Amongst my collection of cameras is a plastic lomo film camera. It doesn’t need batteries since there is nothing automated about it. There is no precision lenses or focusing. There is no setting shutter speed or F stop. If you forget to advance the film with the roller wheel, you can take an image over the top of another. Multiple exposure images can be a lot of fun. The fact that the camera view finder doesn’t go through the same lens the image is taken through means that producing two images on a single piece of film can be very challenging.
Today I found Fusioncam for the iPhone. At first glance, it looks like another photo app that mimic a film camera with buttons, image filters at point of the picture being taken and delays while image is ‘developed’. Cuteness aside, I was very excited to see that it handled multi exposure image taking.

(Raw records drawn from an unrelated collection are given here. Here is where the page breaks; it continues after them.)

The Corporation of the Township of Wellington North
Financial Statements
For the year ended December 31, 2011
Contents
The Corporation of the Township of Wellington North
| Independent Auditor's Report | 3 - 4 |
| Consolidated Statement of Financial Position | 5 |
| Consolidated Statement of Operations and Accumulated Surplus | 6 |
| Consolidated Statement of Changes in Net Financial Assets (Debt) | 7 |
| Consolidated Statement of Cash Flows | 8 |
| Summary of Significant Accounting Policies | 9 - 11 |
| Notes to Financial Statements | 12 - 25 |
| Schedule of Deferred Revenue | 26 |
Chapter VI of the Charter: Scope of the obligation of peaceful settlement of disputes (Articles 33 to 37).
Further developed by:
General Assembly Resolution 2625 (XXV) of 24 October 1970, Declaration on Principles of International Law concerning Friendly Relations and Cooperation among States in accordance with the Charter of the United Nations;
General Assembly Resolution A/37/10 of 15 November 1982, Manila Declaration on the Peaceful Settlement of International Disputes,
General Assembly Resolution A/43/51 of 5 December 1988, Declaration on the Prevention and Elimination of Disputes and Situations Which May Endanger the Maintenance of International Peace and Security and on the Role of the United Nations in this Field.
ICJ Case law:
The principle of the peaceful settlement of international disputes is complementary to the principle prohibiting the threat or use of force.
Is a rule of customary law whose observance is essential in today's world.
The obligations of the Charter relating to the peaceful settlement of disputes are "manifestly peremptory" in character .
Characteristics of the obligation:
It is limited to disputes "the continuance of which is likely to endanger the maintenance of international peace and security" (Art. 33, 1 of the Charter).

The controls in Fusioncam are simple but get the job done. Looking at the opening screen, left to right. The ‘S’ is for logging into the Steply sharing social network. Next is the large shutter button with the camera type lever on it’s side. To the right is the camera flash control and the switch to take a single image or a multi-exposure. Leave the exposure switch to ‘1’ for your first shot, then move to ‘2’ for the second layer.
Along the bottom is access to your ‘settings’ area, the camera/gallery is for getting to Fusioncam’s saved images and the ‘?’ is for the tools description overlay.

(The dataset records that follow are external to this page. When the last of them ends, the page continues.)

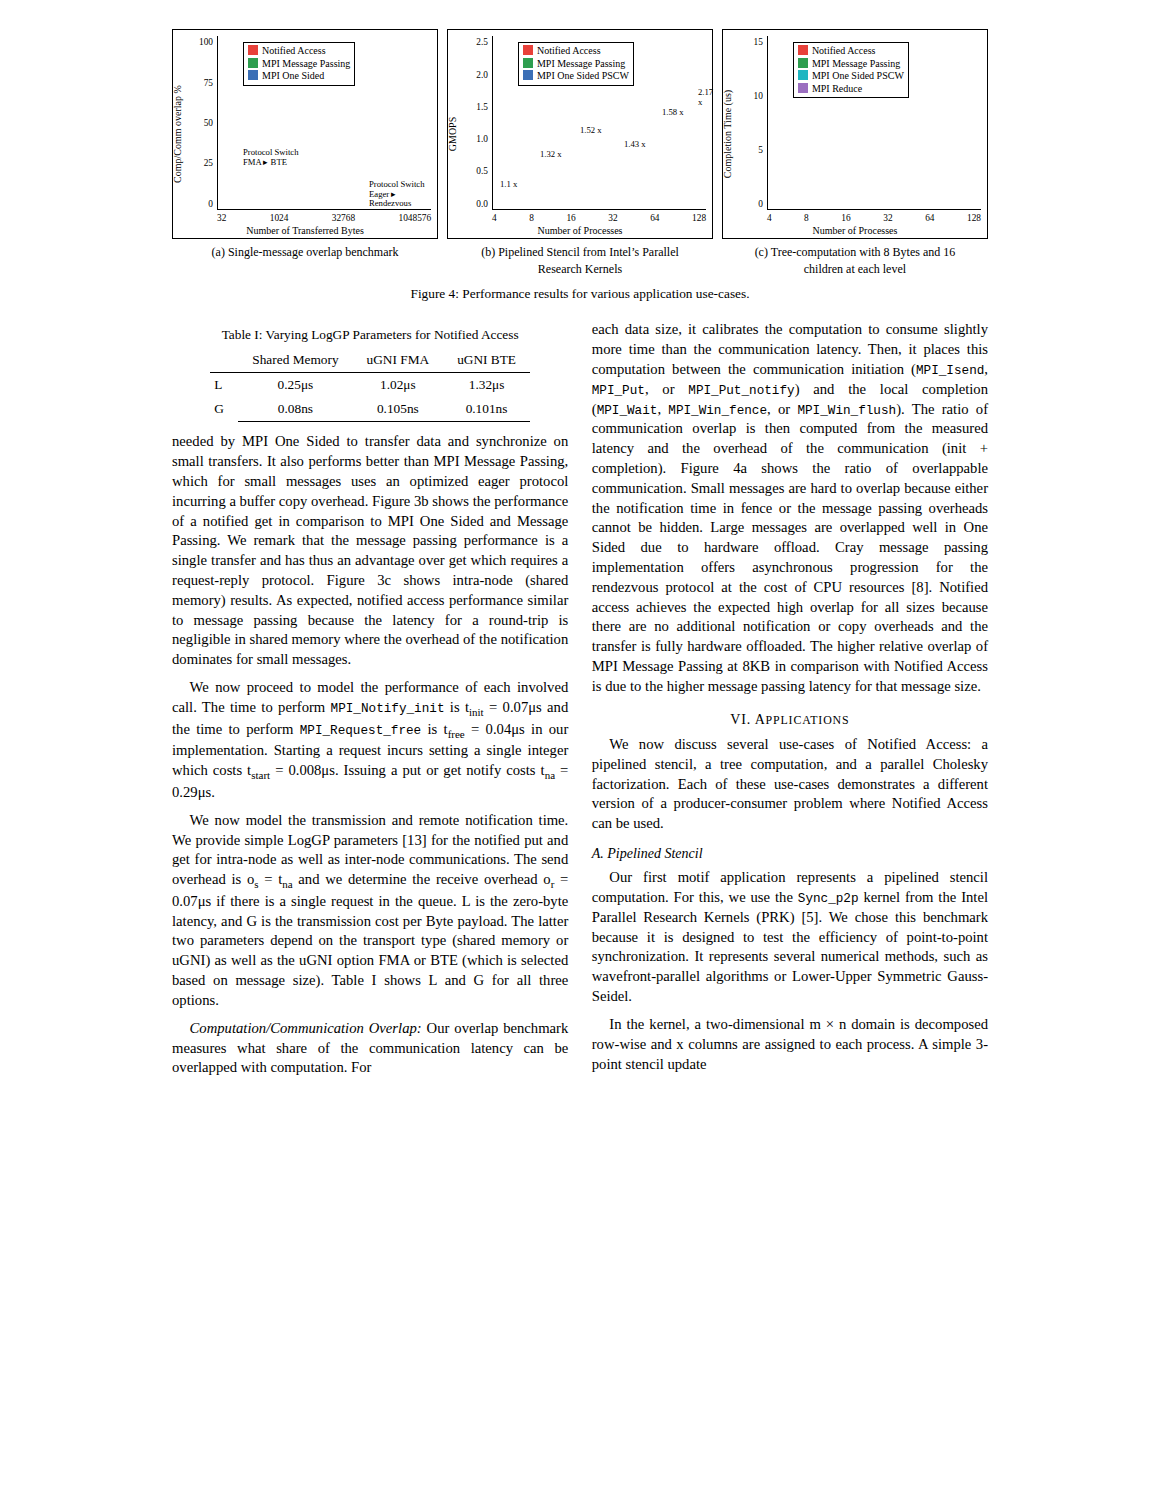Comp/Comm overlap %
1007550250
Notified Access
MPI Message Passing
MPI One Sided
Protocol Switch
FMA ▸ BTE
Protocol Switch
Eager ▸ Rendezvous
321024327681048576
Number of Transferred Bytes
GMOPS
2.52.01.51.00.50.0
Notified Access
MPI Message Passing
MPI One Sided PSCW
1.1 x
1.32 x
1.52 x
1.43 x
1.58 x
2.17 x
48163264128
Number of Processes
Completion Time (us)
151050
Notified Access
MPI Message Passing
MPI One Sided PSCW
MPI Reduce
48163264128
Number of Processes
(a) Single-message overlap benchmark
(b) Pipelined Stencil from Intel’s Parallel
Research Kernels
(c) Tree-computation with 8 Bytes and 16
children at each level
Figure 4: Performance results for various application use-cases.
Table I: Varying LogGP Parameters for Notified Access
| | Shared Memory | uGNI FMA | uGNI BTE |
| --- | --- | --- | --- |
| L | 0.25μs | 1.02μs | 1.32μs |
| G | 0.08ns | 0.105ns | 0.101ns |
needed by MPI One Sided to transfer data and synchronize on small transfers. It also performs better than MPI Message Passing, which for small messages uses an optimized eager protocol incurring a buffer copy overhead. Figure 3b shows the performance of a notified get in comparison to MPI One Sided and Message Passing. We remark that the message passing performance is a single transfer and has thus an advantage over get which requires a request-reply protocol. Figure 3c shows intra-node (shared memory) results. As expected, notified access performance similar to message passing because the latency for a round-trip is negligible in shared memory where the overhead of the notification dominates for small messages.
We now proceed to model the performance of each involved call. The time to perform MPI_Notify_init is tinit = 0.07μs and the time to perform MPI_Request_free is tfree = 0.04μs in our implementation. Starting a request incurs setting a single integer which costs tstart = 0.008μs. Issuing a put or get notify costs tna = 0.29μs.
We now model the transmission and remote notification time. We provide simple LogGP parameters [13] for the notified put and get for intra-node as well as inter-node communications. The send overhead is os = tna and we determine the receive overhead or = 0.07μs if there is a single request in the queue. L is the zero-byte latency, and G is the transmission cost per Byte payload. The latter two parameters depend on the transport type (shared memory or uGNI) as well as the uGNI option FMA or BTE (which is selected based on message size). Table I shows L and G for all three options.
Computation/Communication Overlap: Our overlap benchmark measures what share of the communication latency can be overlapped with computation. For
each data size, it calibrates the computation to consume slightly more time than the communication latency. Then, it places this computation between the communication initiation (MPI_Isend, MPI_Put, or MPI_Put_notify) and the local completion (MPI_Wait, MPI_Win_fence, or MPI_Win_flush). The ratio of communication overlap is then computed from the measured latency and the overhead of the communication (init + completion). Figure 4a shows the ratio of overlappable communication. Small messages are hard to overlap because either the notification time in fence or the message passing overheads cannot be hidden. Large messages are overlapped well in One Sided due to hardware offload. Cray message passing implementation offers asynchronous progression for the rendezvous protocol at the cost of CPU resources [8]. Notified access achieves the expected high overlap for all sizes because there are no additional notification or copy overheads and the transfer is fully hardware offloaded. The higher relative overlap of MPI Message Passing at 8KB in comparison with Notified Access is due to the higher message passing latency for that message size.
VI. APPLICATIONS
We now discuss several use-cases of Notified Access: a pipelined stencil, a tree computation, and a parallel Cholesky factorization. Each of these use-cases demonstrates a different version of a producer-consumer problem where Notified Access can be used.
A. Pipelined Stencil
Our first motif application represents a pipelined stencil computation. For this, we use the Sync_p2p kernel from the Intel Parallel Research Kernels (PRK) [5]. We chose this benchmark because it is designed to test the efficiency of point-to-point synchronization. It represents several numerical methods, such as wavefront-parallel algorithms or Lower-Upper Symmetric Gauss-Seidel.
In the kernel, a two-dimensional m × n domain is decomposed row-wise and x columns are assigned to each process. A simple 3-point stencil update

If you wish to use the first image as an dual exposure top image on a second image, move the button on the far right up so it reads ‘2’. The initial image will show on the screen so you can look through it and see exactly how your Fusioncam resulting image will look. Snap the image when you have what your looking to create.
You may have noticed the lever with a small blue dot next to the big blue shutter button. In the above image, it is in the #1 position. Tapping it, you can swing it downward to two more positions. Each position changes the image at the time you take a picture with Fusioncam. The viewfinder image does not change when you move the lever from one position to another. Other than the arm, there is nothing else in the app to tell you what adjustment you made. Below are the resulting images 1, 2 and 3 in that order.
When in the Gallery area (film roll), images can be viewed swiping up/down through the roll. An image taken with Fusioncam is automatically saved to this area.
The Multi Exposure picture is the second image saved to the Fusioncam’s camera roll. There is not an option to save the second image taken as a stand long image. Fine with me. The buttons along the bottom of the ‘Gallery’ view: Develop = save to your iPhone’s library, Share = share out to social networks, Trash Can = deletes the image being views, and the Trash All removes all the images in Fusioncam’s Gallery area.
The only negative so far is the image taken in landscape view is saved to the iPhone library the way it was taken, Fusioncam does not offer any adjustments to images after they are taken. Just like my plastic film camera…
After you rotate the image, just a simple photo taken with Fusioncam is pretty nice.
While you are able to use the big Share button to share images with the popular social networks, the developers of Fusioncam also do Steply which is a network they would like you to use for your photo creation sharing.